**Task details:** Could you give the number of lines in the entries below that contain the word "CROSS"? Only the number is wanted.

**Stored data:**
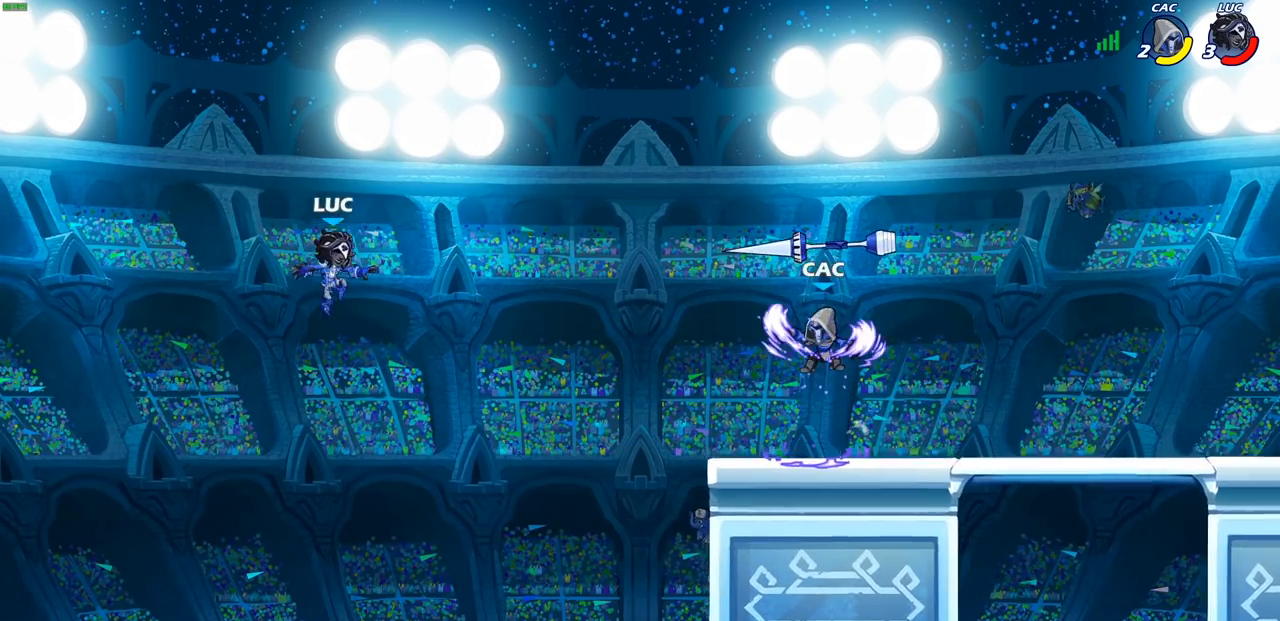
{"buttons": [], "left_stick": "down", "right_stick": "center", "events": [[333, "left_stick", "down"]]}
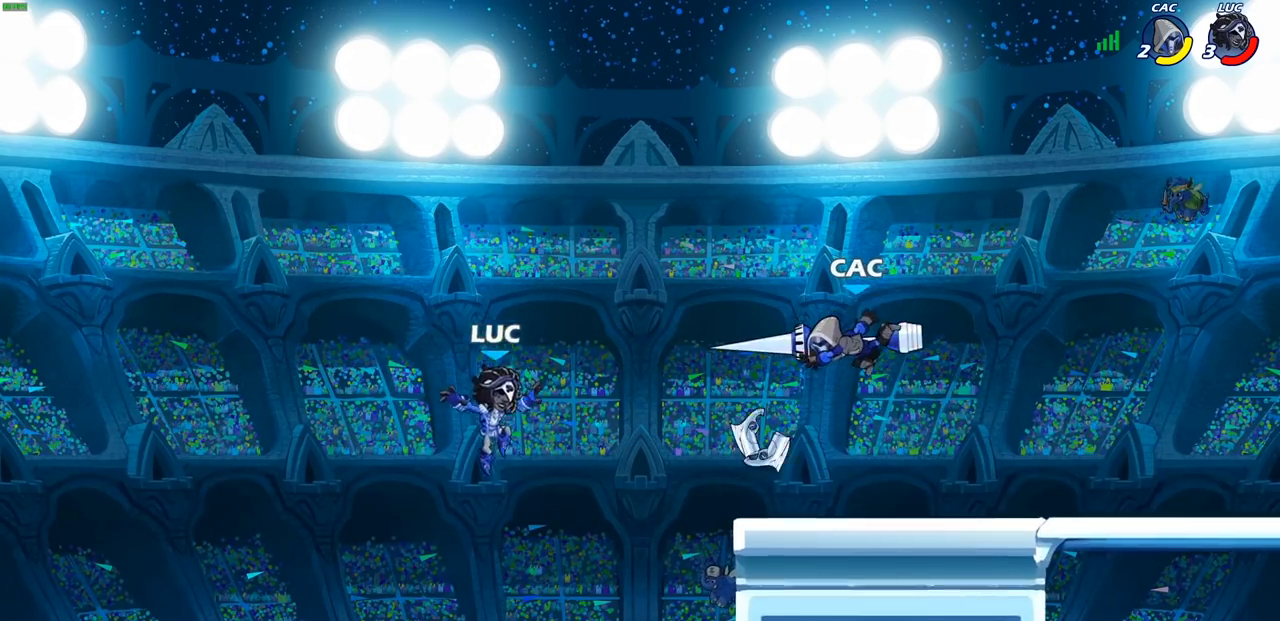
{"buttons": [], "left_stick": "right", "right_stick": "center", "events": [[17, "left_stick", "down-right"], [483, "left_stick", "right"]]}
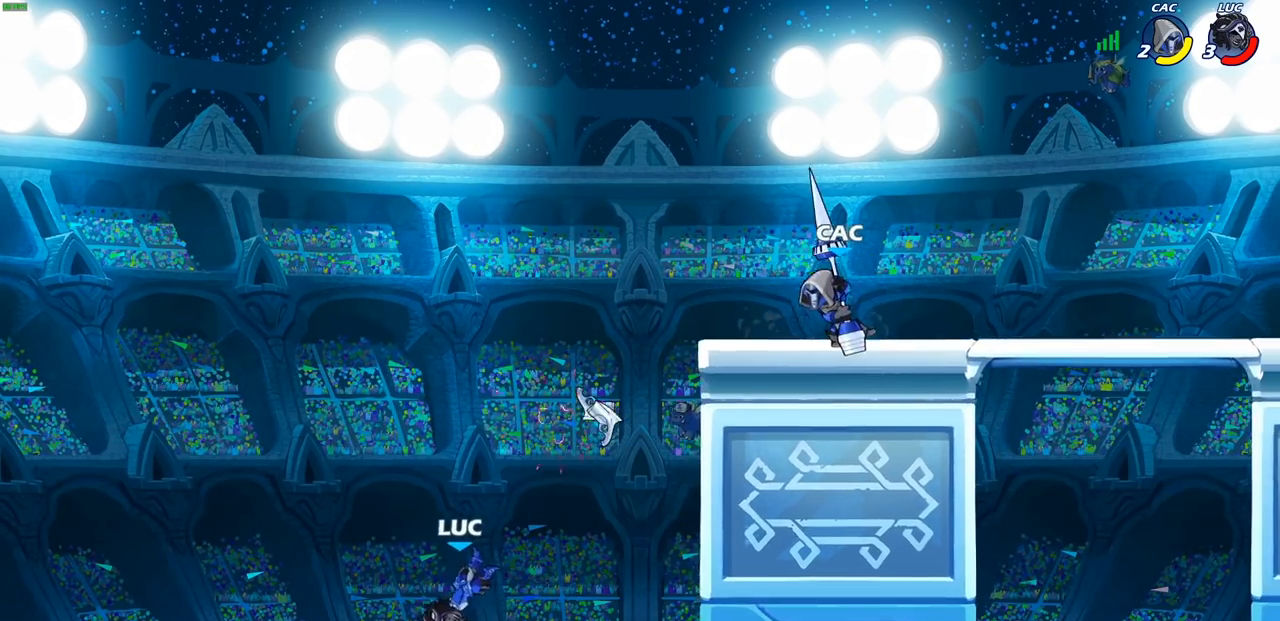
{"buttons": [], "left_stick": "up-right", "right_stick": "center", "events": [[100, "left_stick", "up-right"], [150, "CROSS", "down"], [383, "CROSS", "up"]]}
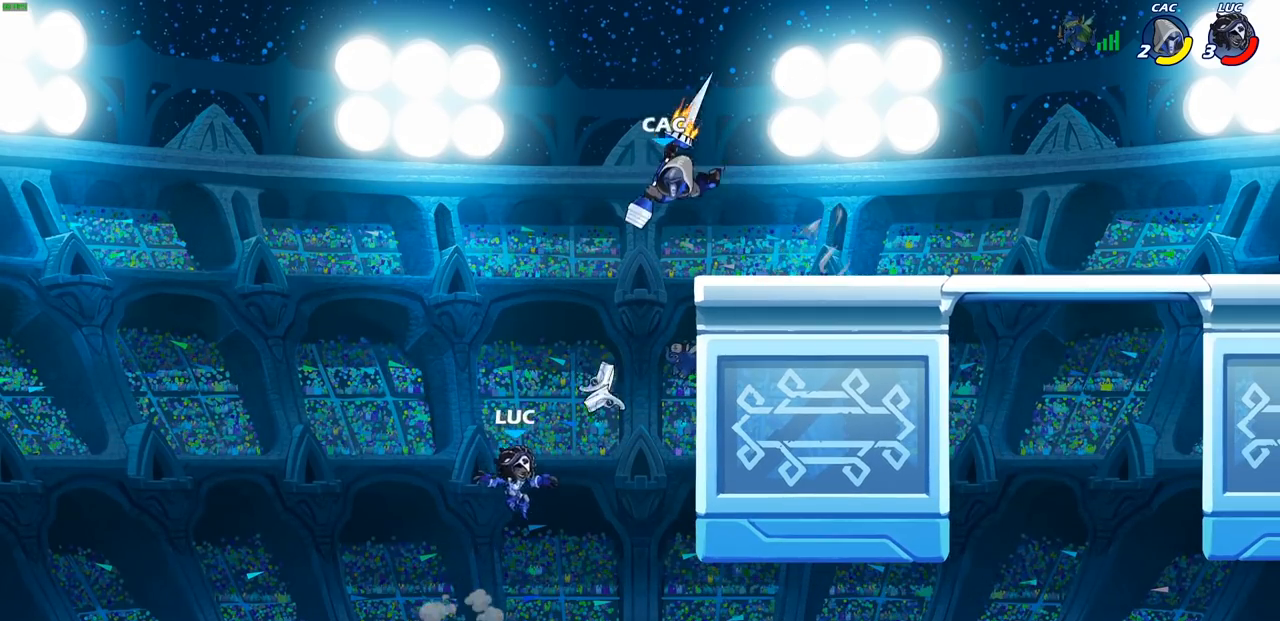
{"buttons": ["R1", "R2"], "left_stick": "up-right", "right_stick": "center", "events": [[33, "left_stick", "right"], [183, "R1", "down"], [183, "R2", "down"], [233, "left_stick", "up-right"]]}
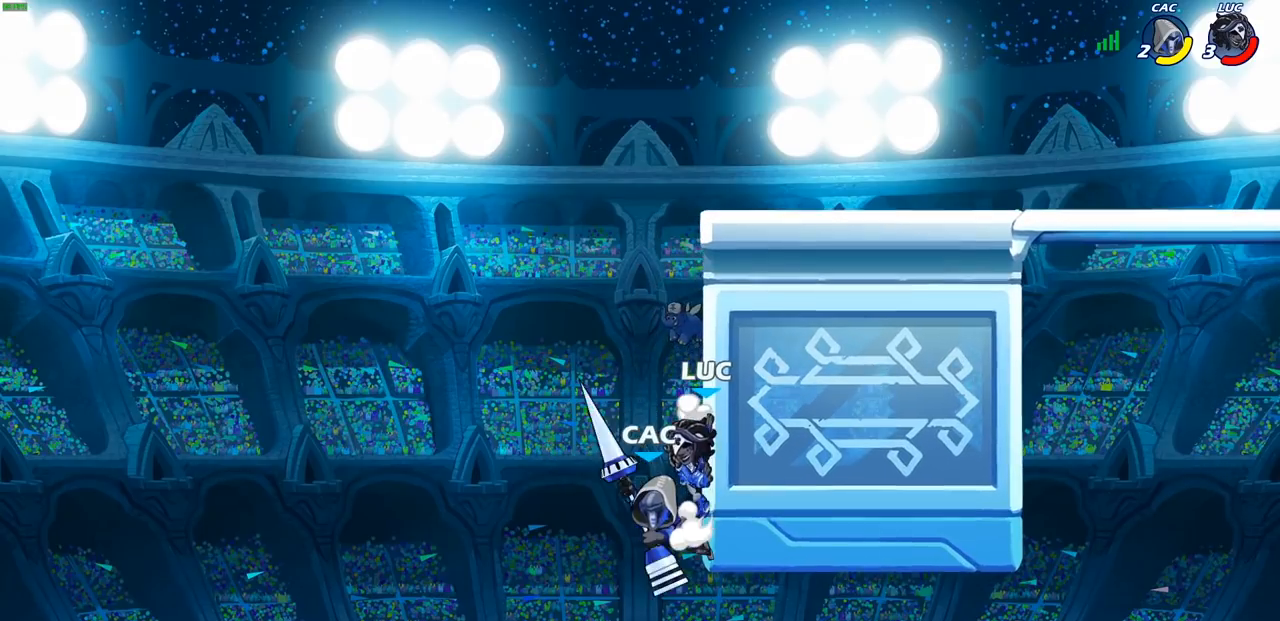
{"buttons": [], "left_stick": "down-left", "right_stick": "center", "events": [[33, "R1", "up"], [50, "R2", "up"], [50, "left_stick", "up-left"], [167, "CROSS", "down"], [217, "left_stick", "up-right"], [300, "CROSS", "up"], [350, "left_stick", "down-right"], [417, "left_stick", "down-left"]]}
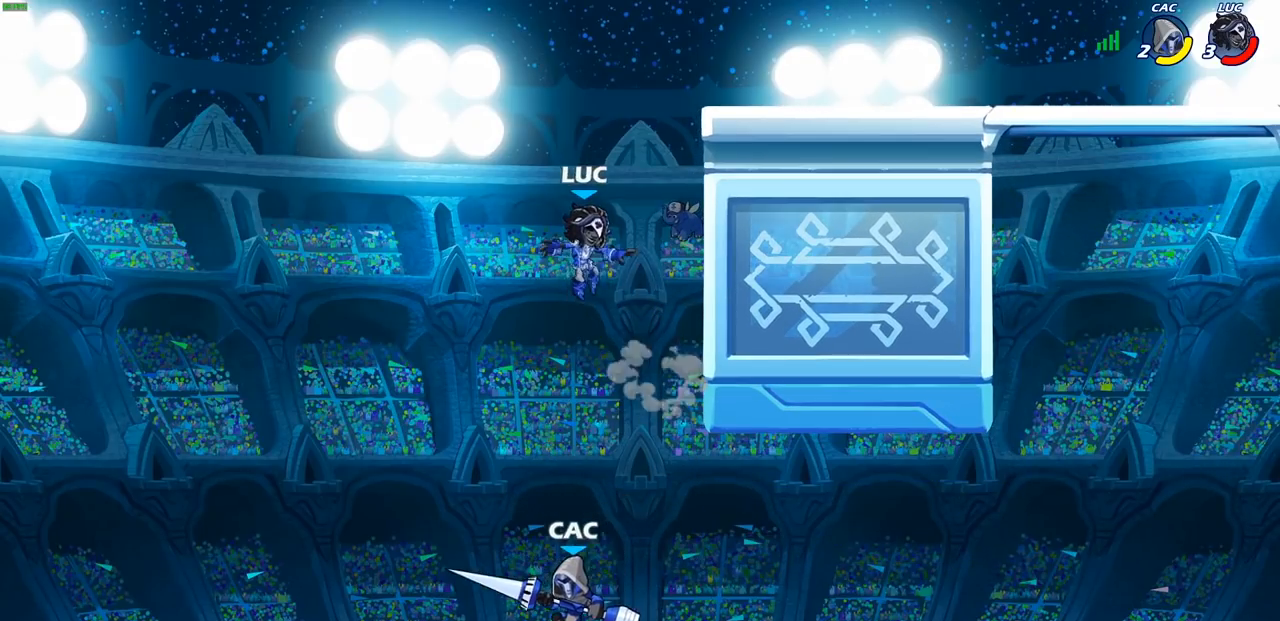
{"buttons": [], "left_stick": "center", "right_stick": "center", "events": [[133, "SQUARE", "down"], [283, "SQUARE", "up"], [333, "left_stick", "center"]]}
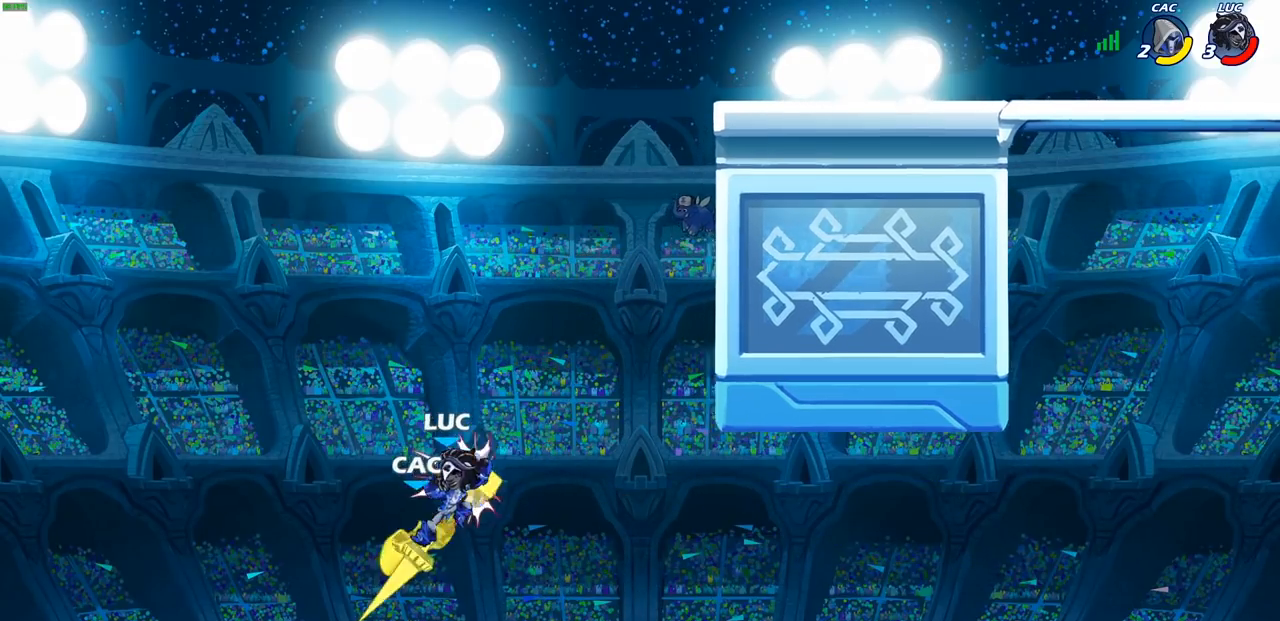
{"buttons": ["CIRCLE"], "left_stick": "down-left", "right_stick": "center", "events": [[100, "left_stick", "right"], [150, "left_stick", "up-right"], [317, "CROSS", "down"], [333, "left_stick", "down-right"], [383, "CIRCLE", "down"], [400, "CROSS", "up"], [433, "left_stick", "down-left"]]}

**Written response:** 3